If it is true that AI has irredeemably defeated CAPTCHAs, with no hope of a AI-proof test (as seems likely to me), this has profound implications. At least in the domain of time-constrained problems solvable by the majority of humans, AI systems already reason better than humans. This has profound implications.
I discussed the CAPTCHA problem with Claude, and we came up with a challenge that current systems are unlikely to pass: a 3D world simulation where users are verbally asked to collaborate real-time with other humans to solve physics-based problems, such as manipulating lighting conditions. There were other exotic ideas, but I didn't see any fundamental constraints that would make the problems safe from today's LLMs, if they are given suitable interaction tools and real-time interaction abilities (such as is shortly coming to GPT_4o).
So did GPT-4 really pass the Turing test? That depends on the Turing tests:
The development of AI is marked by the progressive mastery of specific intellectual tasks, leading to an increasing number of claims about passing various formulations of the Turing test. However, the Turing test is not a single, fixed benchmark but a continuum of increasingly complex challenges designed to assess an AI's ability to exhibit human-like intelligent behavior. These challenges are expected to progress from brief text-based conversations with non-experts to in-depth discussions with specialists, and eventually to multimodal interactions involving audio-visual communication and perhaps even physical embodiment in the form of androids. Rather than serving as a definitive threshold, the Turing test represents a series of milestones on the path towards artificial general intelligence (AGI), with each successive test passed marking a significant advance in AI capabilities.
Clearly, current AI systems (GPT-4,Google Gemini, Claude Opus) are not generally intelligent. They can only solve problems of limited complexity. However, within that scope, they are close to becoming universal problem solvers: there is no domain of human reasoning which is safe. "Hard" capabilities such as theory of mind, spatial reasoning, visual processing, perceiving and expressing emotion have all been solved. The main remaining challenge is scaling these systems -- a very hard problem indeed, but one which the computing world has been successfully solving since its formation.

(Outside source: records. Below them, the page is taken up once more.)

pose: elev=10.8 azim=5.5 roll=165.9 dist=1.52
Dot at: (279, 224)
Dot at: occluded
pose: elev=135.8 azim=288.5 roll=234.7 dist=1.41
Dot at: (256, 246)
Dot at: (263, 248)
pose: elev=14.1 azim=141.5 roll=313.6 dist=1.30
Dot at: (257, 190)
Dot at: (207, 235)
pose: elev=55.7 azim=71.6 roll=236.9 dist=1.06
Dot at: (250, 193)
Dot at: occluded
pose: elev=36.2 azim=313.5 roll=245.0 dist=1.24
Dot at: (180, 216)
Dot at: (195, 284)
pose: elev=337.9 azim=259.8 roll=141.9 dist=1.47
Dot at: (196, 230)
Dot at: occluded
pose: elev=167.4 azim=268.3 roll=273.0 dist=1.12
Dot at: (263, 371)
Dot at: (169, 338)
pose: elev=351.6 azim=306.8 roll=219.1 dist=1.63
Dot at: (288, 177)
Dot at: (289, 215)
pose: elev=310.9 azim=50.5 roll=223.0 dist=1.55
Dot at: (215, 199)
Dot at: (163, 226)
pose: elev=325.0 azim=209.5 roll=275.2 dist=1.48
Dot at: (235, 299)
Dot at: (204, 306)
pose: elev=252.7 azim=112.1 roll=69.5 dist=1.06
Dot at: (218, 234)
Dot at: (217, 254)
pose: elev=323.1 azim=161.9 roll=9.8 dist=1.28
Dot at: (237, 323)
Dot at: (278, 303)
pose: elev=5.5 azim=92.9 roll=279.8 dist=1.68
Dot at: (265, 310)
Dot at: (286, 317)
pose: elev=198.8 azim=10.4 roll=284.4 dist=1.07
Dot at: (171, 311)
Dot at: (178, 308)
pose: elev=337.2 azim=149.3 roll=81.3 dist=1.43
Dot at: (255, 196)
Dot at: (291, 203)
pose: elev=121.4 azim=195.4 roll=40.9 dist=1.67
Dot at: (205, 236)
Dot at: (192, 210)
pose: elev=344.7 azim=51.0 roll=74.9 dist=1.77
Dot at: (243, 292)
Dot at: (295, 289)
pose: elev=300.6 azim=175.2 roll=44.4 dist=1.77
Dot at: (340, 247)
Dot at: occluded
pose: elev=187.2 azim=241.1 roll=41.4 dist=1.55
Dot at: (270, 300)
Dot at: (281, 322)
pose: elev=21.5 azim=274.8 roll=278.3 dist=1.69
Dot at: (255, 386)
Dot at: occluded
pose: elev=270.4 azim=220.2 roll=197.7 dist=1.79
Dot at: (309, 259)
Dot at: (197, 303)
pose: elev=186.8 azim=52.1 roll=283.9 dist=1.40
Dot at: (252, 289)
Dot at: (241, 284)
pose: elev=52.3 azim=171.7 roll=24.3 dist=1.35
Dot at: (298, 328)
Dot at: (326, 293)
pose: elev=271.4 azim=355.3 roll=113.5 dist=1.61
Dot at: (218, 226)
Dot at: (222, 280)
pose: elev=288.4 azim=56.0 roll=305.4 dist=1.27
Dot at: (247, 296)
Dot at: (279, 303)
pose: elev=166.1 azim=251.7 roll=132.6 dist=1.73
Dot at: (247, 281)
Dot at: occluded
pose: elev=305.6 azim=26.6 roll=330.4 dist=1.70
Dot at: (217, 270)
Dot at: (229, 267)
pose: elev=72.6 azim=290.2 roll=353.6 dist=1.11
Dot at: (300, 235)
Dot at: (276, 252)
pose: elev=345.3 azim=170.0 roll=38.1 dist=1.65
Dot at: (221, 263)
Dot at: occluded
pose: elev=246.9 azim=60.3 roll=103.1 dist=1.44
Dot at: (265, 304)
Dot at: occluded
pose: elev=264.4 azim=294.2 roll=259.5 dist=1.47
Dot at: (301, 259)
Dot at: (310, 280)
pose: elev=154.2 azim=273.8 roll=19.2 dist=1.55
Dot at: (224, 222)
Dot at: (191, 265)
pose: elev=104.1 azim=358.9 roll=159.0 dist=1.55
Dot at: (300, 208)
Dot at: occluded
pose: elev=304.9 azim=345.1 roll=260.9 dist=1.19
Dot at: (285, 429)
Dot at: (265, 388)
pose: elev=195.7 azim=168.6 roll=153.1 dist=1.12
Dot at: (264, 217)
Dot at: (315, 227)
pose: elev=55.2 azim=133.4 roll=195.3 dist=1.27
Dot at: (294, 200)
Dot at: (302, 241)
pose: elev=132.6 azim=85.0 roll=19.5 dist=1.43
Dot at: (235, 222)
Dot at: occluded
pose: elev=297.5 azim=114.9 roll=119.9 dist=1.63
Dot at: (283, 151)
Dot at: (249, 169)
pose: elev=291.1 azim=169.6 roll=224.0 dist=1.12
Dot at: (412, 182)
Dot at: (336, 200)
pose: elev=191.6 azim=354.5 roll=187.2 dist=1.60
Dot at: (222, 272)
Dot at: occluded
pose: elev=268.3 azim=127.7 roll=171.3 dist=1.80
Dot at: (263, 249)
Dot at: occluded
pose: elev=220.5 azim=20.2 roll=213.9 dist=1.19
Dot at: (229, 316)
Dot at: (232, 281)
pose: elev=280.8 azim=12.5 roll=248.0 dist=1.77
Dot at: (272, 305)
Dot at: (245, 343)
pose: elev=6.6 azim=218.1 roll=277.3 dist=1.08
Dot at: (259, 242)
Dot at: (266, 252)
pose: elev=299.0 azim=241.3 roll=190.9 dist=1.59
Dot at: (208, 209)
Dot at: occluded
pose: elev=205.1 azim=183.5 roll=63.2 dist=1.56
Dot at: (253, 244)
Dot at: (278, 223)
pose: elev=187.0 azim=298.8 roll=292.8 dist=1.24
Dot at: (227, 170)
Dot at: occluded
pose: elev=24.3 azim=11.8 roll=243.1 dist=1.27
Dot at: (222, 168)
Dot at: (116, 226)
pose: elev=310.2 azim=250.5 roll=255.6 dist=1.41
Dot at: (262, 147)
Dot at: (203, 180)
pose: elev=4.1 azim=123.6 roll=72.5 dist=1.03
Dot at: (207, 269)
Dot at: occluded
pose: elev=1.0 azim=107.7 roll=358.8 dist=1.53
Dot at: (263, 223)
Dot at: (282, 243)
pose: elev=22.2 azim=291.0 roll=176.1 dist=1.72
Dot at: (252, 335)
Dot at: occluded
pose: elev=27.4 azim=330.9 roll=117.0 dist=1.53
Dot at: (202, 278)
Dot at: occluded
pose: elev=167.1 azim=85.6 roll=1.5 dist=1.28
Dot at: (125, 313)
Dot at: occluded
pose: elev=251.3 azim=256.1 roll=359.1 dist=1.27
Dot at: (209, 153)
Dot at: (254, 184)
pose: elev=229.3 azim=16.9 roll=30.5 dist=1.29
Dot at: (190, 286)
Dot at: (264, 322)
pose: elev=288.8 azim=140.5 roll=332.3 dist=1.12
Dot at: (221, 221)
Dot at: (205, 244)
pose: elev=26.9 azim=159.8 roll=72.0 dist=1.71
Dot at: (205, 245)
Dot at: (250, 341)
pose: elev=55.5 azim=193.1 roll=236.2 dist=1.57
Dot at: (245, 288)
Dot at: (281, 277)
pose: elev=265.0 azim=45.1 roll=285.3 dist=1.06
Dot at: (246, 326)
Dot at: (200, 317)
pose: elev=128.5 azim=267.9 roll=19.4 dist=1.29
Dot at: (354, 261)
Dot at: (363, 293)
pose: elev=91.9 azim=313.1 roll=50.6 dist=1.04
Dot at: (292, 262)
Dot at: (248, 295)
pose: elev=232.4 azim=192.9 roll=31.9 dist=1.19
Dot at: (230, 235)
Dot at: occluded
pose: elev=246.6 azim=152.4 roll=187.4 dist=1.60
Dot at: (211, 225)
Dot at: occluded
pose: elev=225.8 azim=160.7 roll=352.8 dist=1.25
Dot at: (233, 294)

Here is a simple test to try at home: ask GPT-4o to a stack of random objects on top of each other, like a feather, an egg, a chair, and a bowling ball. This sequence will definitely not be in its training data and requires both spacial and physics reasoning that conclusively proves that LLMs have a detailed internal world model. You can use this method to probe the limits of an LLM internal physics/world model: it can easily plot a cross-country trip, but fails at inventing new jujitsu moves because two opposing human bodies have too many variables.
I’ll rephrase my thesis: An algorithm capable of solving any CAPTCHA demonstrates an ability to reason on any topic. Consequently, the primary factor limiting such an algorithm's intelligence is the scale of computational resources available for its training and operation, rather than any inherent constraints on its reasoning abilities.